*** THE INPUT ***

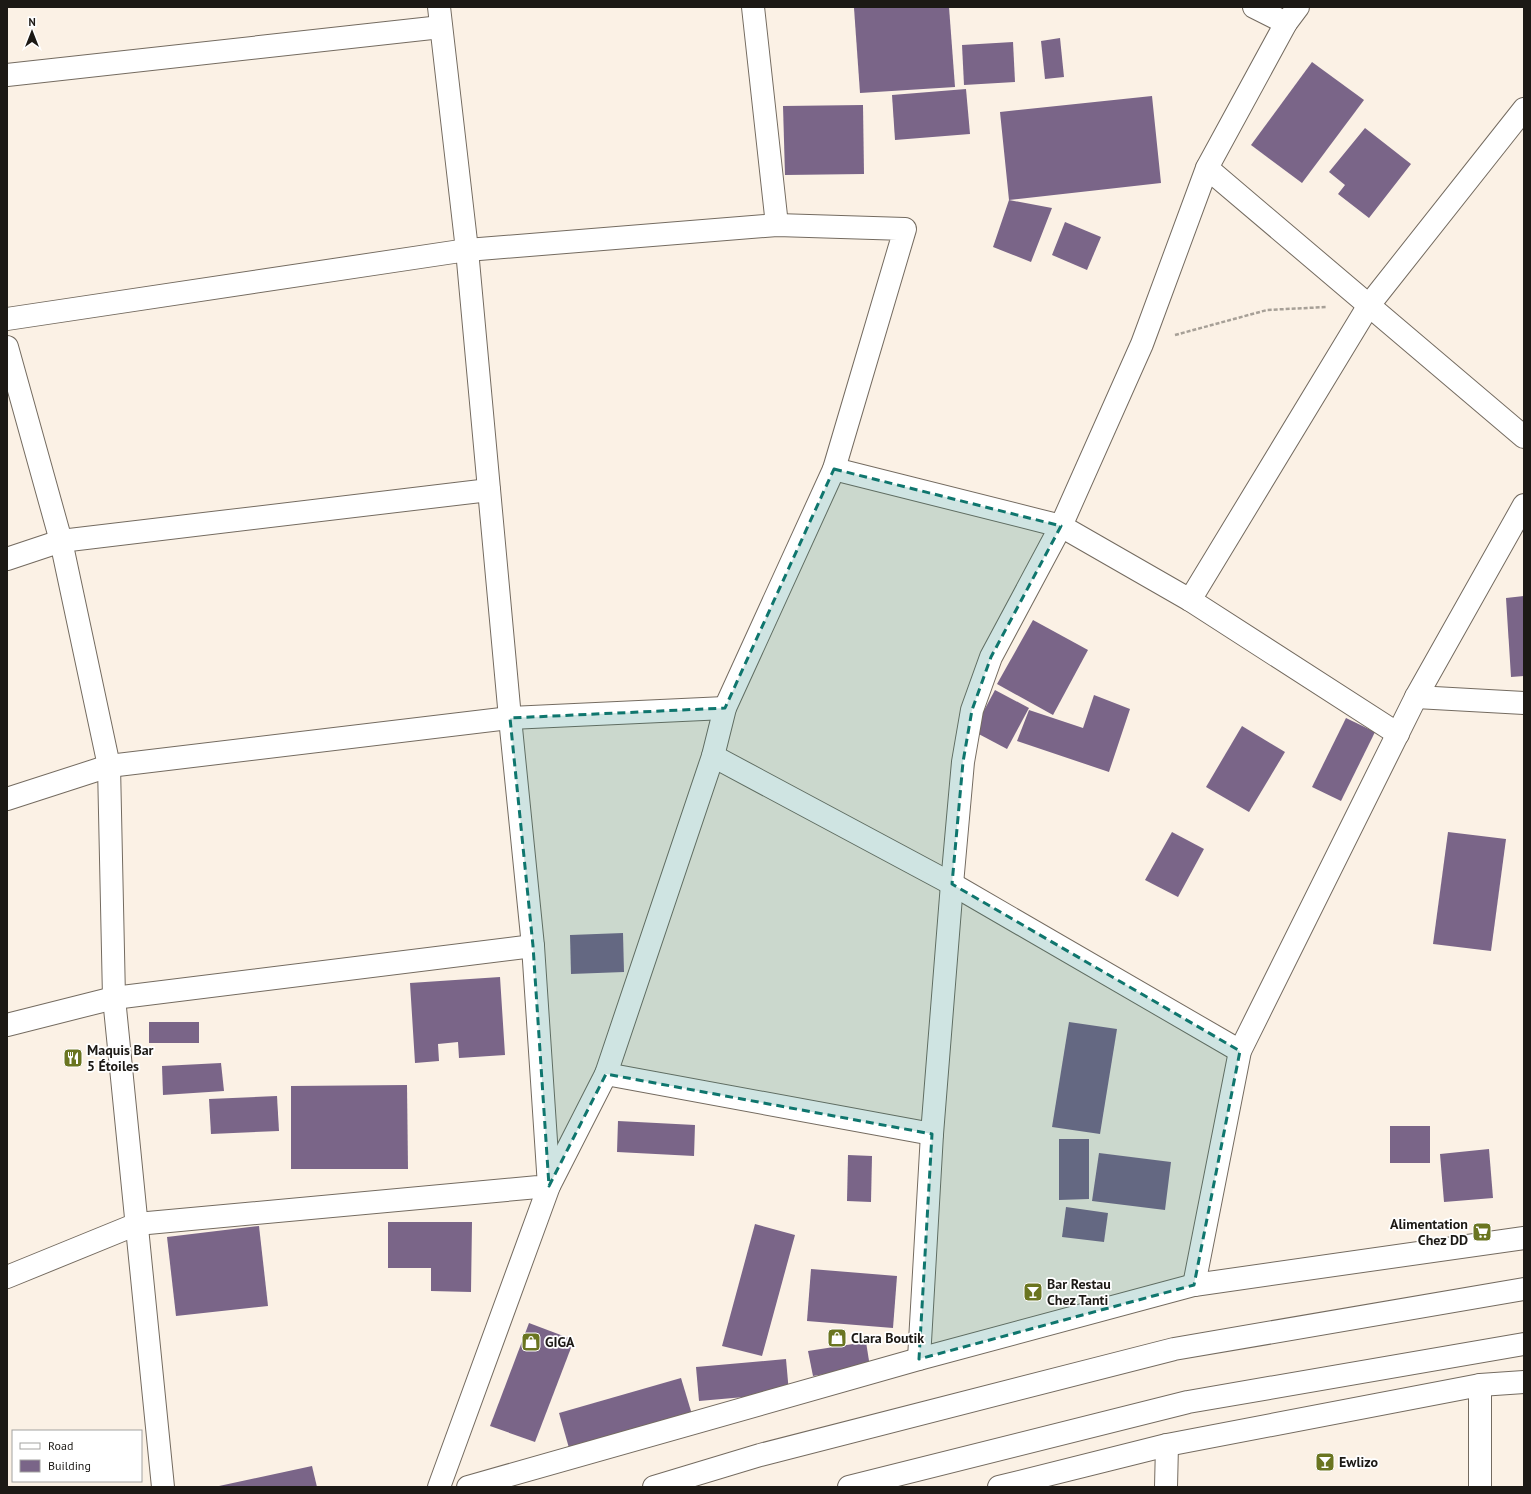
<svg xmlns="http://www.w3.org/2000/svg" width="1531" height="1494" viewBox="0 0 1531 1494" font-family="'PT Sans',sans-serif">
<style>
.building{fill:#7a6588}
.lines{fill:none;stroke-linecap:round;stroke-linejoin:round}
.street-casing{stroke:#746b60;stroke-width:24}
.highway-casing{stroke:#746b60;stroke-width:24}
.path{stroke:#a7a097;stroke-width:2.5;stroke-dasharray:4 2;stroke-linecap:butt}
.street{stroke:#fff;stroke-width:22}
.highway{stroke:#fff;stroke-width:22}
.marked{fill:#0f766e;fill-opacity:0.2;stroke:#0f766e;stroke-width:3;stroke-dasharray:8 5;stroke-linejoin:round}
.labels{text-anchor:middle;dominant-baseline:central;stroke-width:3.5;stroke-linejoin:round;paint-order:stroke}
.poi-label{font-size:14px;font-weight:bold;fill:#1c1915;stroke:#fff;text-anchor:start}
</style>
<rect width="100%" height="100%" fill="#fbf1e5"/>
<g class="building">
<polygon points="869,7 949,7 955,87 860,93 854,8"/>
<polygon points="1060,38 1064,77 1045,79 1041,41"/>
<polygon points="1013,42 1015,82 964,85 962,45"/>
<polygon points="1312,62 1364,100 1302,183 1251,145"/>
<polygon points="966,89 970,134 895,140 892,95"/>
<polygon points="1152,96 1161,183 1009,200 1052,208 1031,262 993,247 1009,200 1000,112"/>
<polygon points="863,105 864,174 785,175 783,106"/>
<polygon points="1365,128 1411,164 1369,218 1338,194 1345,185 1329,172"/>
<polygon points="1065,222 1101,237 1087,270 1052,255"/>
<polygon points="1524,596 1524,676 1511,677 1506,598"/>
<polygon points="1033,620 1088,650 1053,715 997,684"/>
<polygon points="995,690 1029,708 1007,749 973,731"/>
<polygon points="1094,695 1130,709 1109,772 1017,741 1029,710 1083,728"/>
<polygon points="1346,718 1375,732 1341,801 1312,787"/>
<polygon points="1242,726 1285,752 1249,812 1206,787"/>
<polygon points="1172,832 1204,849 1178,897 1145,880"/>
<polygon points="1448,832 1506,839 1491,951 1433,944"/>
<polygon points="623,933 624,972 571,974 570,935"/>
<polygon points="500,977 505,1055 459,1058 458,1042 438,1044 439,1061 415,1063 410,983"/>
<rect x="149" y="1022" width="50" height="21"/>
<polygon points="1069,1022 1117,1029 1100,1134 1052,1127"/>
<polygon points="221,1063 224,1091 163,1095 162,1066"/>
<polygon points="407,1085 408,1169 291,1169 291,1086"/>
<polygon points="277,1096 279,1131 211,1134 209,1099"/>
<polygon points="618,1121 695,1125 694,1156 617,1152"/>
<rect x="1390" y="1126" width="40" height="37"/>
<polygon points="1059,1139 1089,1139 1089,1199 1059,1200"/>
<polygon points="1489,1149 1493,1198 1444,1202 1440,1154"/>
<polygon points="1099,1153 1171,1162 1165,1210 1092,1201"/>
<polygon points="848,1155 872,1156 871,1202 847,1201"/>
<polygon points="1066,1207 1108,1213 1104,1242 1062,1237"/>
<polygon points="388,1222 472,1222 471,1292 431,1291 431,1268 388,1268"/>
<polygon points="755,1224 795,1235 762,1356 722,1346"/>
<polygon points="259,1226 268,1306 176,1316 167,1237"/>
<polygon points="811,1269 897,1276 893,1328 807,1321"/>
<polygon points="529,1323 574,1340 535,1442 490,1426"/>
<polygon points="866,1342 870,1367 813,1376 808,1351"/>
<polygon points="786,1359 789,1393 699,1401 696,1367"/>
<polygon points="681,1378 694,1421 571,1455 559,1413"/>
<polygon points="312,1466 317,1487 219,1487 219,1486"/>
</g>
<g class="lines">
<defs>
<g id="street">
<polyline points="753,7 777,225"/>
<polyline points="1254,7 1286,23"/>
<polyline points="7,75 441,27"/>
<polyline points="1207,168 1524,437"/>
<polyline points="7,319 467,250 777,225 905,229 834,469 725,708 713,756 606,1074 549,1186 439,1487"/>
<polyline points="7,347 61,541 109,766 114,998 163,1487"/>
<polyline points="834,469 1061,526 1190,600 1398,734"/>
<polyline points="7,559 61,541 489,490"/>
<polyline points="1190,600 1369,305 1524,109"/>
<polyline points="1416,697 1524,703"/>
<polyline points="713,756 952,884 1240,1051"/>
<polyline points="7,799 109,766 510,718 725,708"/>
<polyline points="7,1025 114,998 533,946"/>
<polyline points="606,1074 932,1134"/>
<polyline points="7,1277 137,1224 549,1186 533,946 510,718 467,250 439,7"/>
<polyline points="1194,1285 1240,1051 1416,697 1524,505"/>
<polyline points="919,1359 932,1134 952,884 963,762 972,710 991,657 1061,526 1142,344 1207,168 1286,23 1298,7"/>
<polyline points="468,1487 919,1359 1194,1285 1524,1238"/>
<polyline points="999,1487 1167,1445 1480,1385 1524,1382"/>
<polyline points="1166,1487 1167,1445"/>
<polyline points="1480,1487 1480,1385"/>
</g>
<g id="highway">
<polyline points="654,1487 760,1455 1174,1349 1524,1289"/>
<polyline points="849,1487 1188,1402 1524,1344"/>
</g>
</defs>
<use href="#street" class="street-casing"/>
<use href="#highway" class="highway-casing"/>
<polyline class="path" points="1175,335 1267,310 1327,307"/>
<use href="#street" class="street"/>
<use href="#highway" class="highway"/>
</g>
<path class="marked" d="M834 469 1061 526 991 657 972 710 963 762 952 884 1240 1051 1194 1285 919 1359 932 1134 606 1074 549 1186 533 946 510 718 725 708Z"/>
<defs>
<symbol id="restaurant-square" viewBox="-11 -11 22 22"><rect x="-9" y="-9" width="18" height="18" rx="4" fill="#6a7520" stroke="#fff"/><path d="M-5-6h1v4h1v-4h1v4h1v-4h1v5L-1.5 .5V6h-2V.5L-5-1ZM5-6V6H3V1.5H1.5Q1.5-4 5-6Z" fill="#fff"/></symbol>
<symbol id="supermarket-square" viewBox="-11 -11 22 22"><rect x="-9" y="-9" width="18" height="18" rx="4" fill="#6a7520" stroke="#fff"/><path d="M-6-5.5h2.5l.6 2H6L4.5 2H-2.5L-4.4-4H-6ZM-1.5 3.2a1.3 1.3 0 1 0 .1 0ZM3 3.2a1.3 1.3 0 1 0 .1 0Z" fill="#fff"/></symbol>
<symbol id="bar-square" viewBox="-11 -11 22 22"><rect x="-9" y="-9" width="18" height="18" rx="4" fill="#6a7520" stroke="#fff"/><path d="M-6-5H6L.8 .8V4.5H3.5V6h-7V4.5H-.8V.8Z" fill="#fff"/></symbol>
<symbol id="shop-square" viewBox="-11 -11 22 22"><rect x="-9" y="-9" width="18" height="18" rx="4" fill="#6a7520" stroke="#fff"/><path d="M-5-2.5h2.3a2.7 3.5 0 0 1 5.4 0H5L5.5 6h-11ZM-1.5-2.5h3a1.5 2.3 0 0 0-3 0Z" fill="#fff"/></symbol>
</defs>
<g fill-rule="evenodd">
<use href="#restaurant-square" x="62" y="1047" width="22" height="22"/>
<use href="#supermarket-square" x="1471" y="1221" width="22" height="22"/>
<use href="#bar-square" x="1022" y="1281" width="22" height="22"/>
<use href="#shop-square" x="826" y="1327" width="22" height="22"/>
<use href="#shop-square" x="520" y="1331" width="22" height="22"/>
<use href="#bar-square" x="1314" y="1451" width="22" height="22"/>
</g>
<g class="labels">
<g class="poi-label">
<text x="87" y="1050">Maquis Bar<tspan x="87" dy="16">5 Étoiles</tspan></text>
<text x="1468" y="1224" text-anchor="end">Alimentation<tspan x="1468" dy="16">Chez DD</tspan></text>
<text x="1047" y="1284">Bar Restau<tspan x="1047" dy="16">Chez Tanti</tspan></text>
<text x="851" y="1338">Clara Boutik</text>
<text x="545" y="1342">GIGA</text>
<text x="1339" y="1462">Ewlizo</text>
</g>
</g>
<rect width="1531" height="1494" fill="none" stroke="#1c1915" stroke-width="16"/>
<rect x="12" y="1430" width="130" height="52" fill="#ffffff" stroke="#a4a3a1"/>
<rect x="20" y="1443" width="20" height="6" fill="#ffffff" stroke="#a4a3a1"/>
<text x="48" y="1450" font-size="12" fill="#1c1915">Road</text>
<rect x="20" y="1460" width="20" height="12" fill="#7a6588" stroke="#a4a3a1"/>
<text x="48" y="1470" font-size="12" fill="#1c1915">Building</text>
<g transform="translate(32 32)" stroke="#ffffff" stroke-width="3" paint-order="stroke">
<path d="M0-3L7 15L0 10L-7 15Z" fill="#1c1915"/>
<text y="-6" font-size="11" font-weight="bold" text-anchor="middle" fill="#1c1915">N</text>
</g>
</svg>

*** End of THE INPUT ***

* [ABOUT THIS EXERCISE]
Your answer must be one number: the count of lines in the entries that contain the string "middle".

* [WRITTEN ANSWER]
2